Resonance is obtained between a natural frequency of suitable cut piezoelectric crystal and with a suitable frequency superimposed on it that is generated by an oscillator.
Construction:
In the diagram we have a thin plate of piezoelectric crystal cut on such axis so that we get inverse piezoelectric effect that is on application of high frequency electric field, it can vibrate in resonance.
Natural frequency of crystal slab cut is given by:$\eta = \dfrac k {2t} \sqrt {\dfrac Y {\rho}}$
where, t = Thickness of crystal slab
Y = Young's modulus
$\rho = Density$
k= 1, 2, 3, ... which represent order or harmonic. We take k = 1 that is fundamental frequency.
It is important to know that natural frequency$\eta$ is inversely proportional to thickness t.
Hence for higher frequency, t has to be reduced. But very small thickness of slab without fracturing it is very difficult to cut.
Hence for frequencies above 20 MHz, we make use of higher overtones.
Working:
Function of the oscillator is very much similar to magnetostriction oscillator.
When the current through coil L2, changes it causes a corresponding change in the magnetisation of the rod, due to magnetostriction effect a small change in the kength of rod will be noticed.

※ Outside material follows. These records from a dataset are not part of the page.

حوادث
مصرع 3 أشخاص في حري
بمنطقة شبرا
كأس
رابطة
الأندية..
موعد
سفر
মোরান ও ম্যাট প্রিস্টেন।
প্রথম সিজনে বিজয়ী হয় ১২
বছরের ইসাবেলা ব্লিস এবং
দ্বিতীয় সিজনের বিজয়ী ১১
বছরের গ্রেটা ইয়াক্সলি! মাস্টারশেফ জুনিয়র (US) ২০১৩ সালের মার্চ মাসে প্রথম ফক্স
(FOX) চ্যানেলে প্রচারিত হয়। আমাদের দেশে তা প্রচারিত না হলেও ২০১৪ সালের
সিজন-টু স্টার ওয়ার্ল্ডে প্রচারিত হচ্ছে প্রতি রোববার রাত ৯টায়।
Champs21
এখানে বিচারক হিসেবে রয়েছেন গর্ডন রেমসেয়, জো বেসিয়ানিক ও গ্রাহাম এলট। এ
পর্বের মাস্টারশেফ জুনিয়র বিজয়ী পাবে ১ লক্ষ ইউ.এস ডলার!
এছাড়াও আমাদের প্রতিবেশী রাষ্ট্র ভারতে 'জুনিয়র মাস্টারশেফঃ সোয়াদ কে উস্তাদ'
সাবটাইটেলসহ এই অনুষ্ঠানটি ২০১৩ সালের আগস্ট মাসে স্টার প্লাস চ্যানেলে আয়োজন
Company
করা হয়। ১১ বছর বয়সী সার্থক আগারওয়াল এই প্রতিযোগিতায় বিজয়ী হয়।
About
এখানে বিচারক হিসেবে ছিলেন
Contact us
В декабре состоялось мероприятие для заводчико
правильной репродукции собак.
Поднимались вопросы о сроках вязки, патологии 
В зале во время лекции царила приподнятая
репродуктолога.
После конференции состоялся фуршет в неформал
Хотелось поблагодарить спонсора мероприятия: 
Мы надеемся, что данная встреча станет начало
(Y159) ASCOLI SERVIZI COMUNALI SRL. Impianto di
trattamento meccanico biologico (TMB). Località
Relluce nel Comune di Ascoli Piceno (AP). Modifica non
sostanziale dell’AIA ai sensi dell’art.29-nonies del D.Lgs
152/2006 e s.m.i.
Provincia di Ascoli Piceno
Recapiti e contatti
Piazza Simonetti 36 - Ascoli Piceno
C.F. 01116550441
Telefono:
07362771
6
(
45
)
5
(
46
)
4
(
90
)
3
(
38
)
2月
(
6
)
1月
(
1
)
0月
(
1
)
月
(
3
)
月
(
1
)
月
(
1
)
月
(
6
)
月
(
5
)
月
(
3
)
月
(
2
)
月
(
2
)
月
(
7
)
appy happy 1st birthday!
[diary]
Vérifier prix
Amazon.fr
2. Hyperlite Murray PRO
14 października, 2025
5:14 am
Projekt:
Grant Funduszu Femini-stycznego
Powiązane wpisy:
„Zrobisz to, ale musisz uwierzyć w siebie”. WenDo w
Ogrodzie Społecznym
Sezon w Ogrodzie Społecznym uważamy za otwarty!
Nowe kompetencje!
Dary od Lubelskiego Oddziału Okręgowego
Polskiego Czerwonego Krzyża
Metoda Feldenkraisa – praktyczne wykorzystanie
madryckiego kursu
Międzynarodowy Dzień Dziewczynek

This change in length will give rise to change of flux linked with the coil L1 and it will induce an voltage.
This induce voltage will change grid voltage. The changed grid voltage will be amplified and come out at plate circuit, and cycle will continue.
Oscillator circuit will develop the frequency:$f = \dfrac 1 {2\pi} \sqrt {\dfrac 1 {L_2C}}$
Electric field of frequency f is transfered to plates A and B through coil L2 and L.
Between plates A and B, a crystal of natural frequency$\eta$ is fixed.
For resonance we take, f =$\eta$, under this condition crystal will generate oscillations with highest amplitude.